Q. 73. How doth faith justify a sinner in the sight of God?
A. Faith justifies a sinner in the sight of God, not because of those other graces which do always accompany it, or of good works that are the fruits of it, nor as if the grace of faith, or any act thereof, were imputed to him for his justification; but only as it is an instrument by which he receiveth and applieth Christ and his righteousness.


Could someone explain to me what the underlined portion means? Thank you.


----------



## py3ak (Jul 17, 2013)

Perhaps the simplest way to answer is by asking another question. What is the righteousness we have as justified people? Horatius Bonar gives the correct answer in the title of his little pamphlet, _Not Faith, but Christ_. Your believing, whether you think about it in terms of believing a particular promise at a particular crisis, or in terms of the whole willingness to believe what God says, is not your righteousness; it is the instrument which receives and applies the righteousness of Christ.


----------



## littlepeople (Jul 18, 2013)

It's just making clear that even faith itself is not the ground of justification. This was the helpful analogy that was explained to me: in the olden days you put your food in the icebox to keep cool. You had to place a large chunk of slippery ice into the icebox to do the cooling. Because there was no ordinary way to hold it, the ice had to be grabbed by an instrument - large tongs. The tongs are the instrument that applies the ice to the icebox.

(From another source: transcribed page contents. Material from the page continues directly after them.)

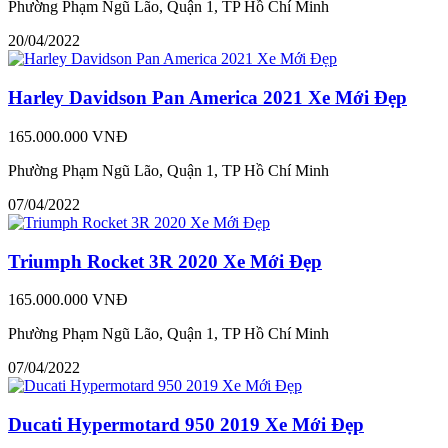
Phường Phạm Ngũ Lão, Quận 1, TP Hồ Chí Minh
20/04/2022
Harley Davidson Pan America 2021 Xe Mới Đẹp
165.000.000 VNĐ
Phường Phạm Ngũ Lão, Quận 1, TP Hồ Chí Minh
07/04/2022
Triumph Rocket 3R 2020 Xe Mới Đẹp
165.000.000 VNĐ
Phường Phạm Ngũ Lão, Quận 1, TP Hồ Chí Minh
07/04/2022
Ducati Hypermotard 950 2019 Xe Mới Đẹp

That helps us understand the use of the word "instrument" in describing the action of faith. Faith does not do a work, just like tongs won't cool your food. Only Ice will (Christ's work for you)


----------



## moral necessity (Jul 18, 2013)

nwink said:


> Q. 73. How doth faith justify a sinner in the sight of God?
> A. Faith justifies a sinner in the sight of God, not because of those other graces which do always accompany it, or of good works that are the fruits of it, nor as if the grace of faith, or any act thereof, were imputed to him for his justification; but only as it is an instrument by which he receiveth and applieth Christ and his righteousness.
> 
> 
> Could someone explain to me what the underlined portion means? Thank you.

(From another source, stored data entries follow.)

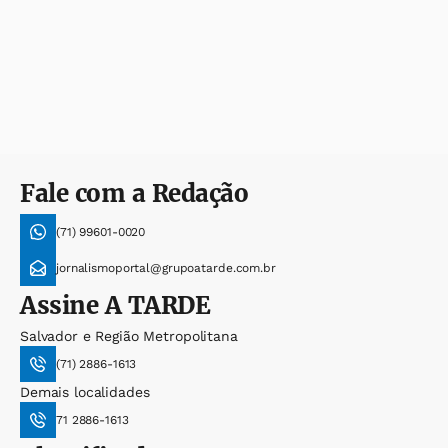
Fale com a Redação
(71) 99601-0020
jornalismoportal@grupoatarde.com.br
Assine
A TARDE
Salvador e Região Metropolitana
(71) 2886-1613
Demais localidades
71 2886-1613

"grace of faith" implies that faith, or the ability/will/desire to believe, is a gift given to us out of God's kindness. 
"act thereof" implies an action of faith or belief in Christ's atonement.
"imputed to him for justification" means that it causes him to be justified or exonerated of all charges before God.

The first two things do not exonerate us in God's court.

Belief or the act of believing does not justify you. 
Rather, Christ is just and he allows himself and his record to count in your place. 
We are clothed with Christ, and have "put on Christ", and he is why we stand justified before God.

Blessings!


----------



## sevenzedek (Jul 18, 2013)

So, just as Christ has said before, "Your faith has healed you," our faith is only the means through which we are saved. It is Christ who heals and saves. This distinction appears to be missed by "word of faith" proponents. For them, the onus falls on faith. For those who know the truth, we emphasize Christ; not our faith.


----------